Former Senate Banking Committee Chairman Chris Dodd (D-Conn.) and former House Financial Services Committee Chairman Barney Frank (D-Mass.) said succession provisions in Dodd-Frank should control an ongoing dispute over who is the rightful interim leader of the CFPB ( English v. Trump , D.D.C., 17-cv-02534, briefing deadline proposed 11/29/17 ).
“We were thinking about exactly the situation we find ourselves in today,” Dodd said in a call with reporters.
Leandra English, the CFPB’s former chief of staff, was tapped as deputy director in a last-minute Nov. 24 appointment by departing CFPB Director Richard Cordray.
English says a plan of succession under Dodd-Frank means that she’s now the rightful acting director, but the Trump administration disagrees, saying the Federal Vacancies Reform Act allows the president to appoint budget director Mick Mulvaney.
Although English Nov. 28 lost a bid to temporarily block Mulvaney from taking the post, Dodd and Frank said she should prevail on the merits of the case. Dodd, joined by Frank and Rep. Maxine Waters (D-Calif.), ranking member of the House financial services panel, said Dodd-Frank’s succession provisions were deliberately crafted as part of a broader effort to ensure that the CFPB could operate as an independent consumer protection agency even with a change at the top.
Dodd called the situation at issue in the case the “exact fact situation that provoked us to write the statute as we did.”
The two former lawmakers were joined by two law profesosors who also said Dodd-Frank should control the case, and Brianna Gorod, a lawyer at the Constitutional Accountability Center in Washington who prepared a friend of the court brief in support of English on behalf of current and former members of Congress.

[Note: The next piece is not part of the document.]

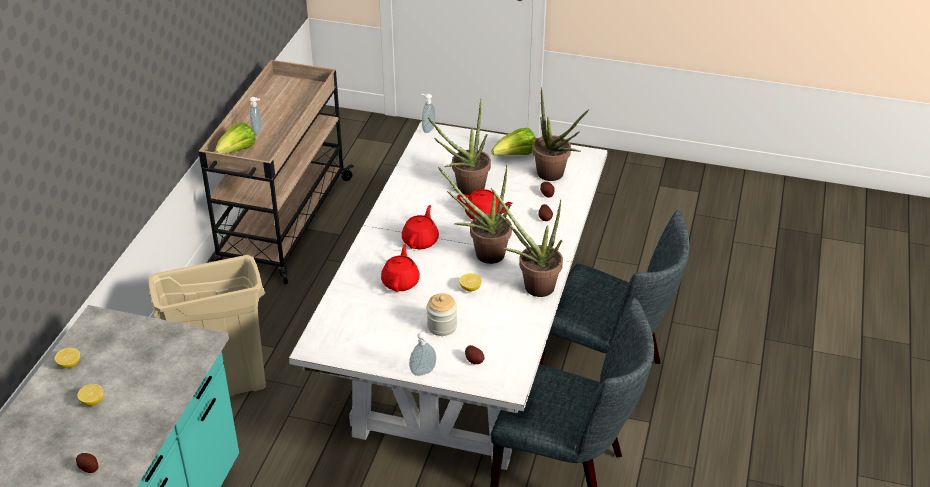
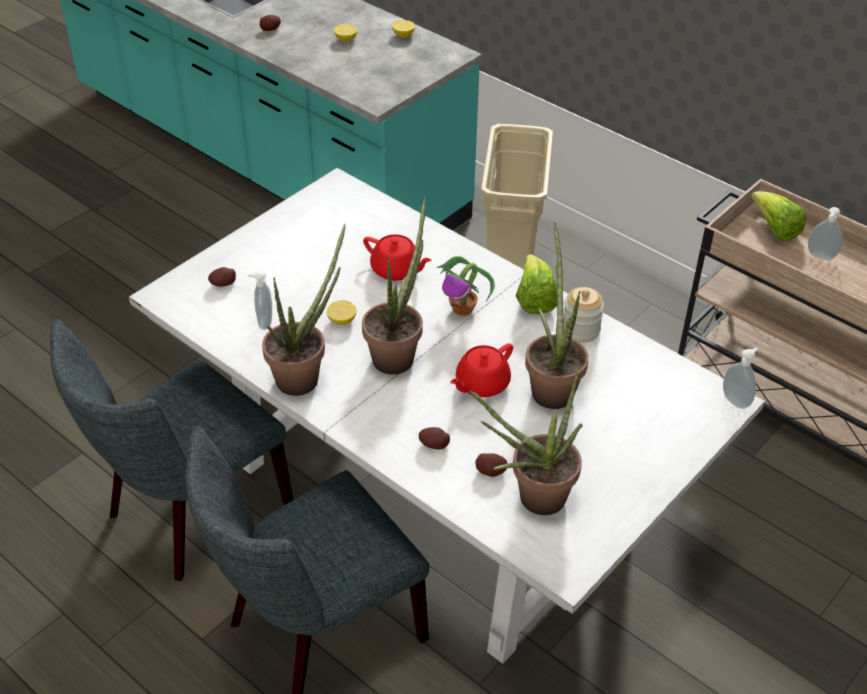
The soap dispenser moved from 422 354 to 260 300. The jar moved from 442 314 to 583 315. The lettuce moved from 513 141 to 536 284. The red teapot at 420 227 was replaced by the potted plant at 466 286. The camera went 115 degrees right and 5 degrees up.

Gorod said the focus of the case could soon change. Judge Timothy J. Kelly of the U.S. District Court for the District of Columbia Nov. 28 denied English’s motion for an emergency temporary restraining order.
The case is now likely to go forward either on a motion by English for a preliminary injunction, or by focusing on the merits of the legal questions themselves, or some combination of the two. Kelly has given both sides until Dec. 1 to submit a briefing schedule, depending on how English chooses to go forward.
The main point, according to Gorod, is that Kelly hasn’t yet issued a ruling on the merits. That’s still ahead, she said on the call. “The legal fight here is far from over,” Gorod told reporters. Once the court considers the case on that basis, she said, “it will and should conclude that Leandra English is the current acting director of the Bureau.”
Also on the call were Michael Barr, dean of the University of Michigan’s Gerald R. Ford School of Public Policy and a former Treasury Department official who helped draft Dodd-Frank, and Peter H. Schuck of Yale Law School. They also said the Dodd-Frank succession provisions were meant to govern in such cases.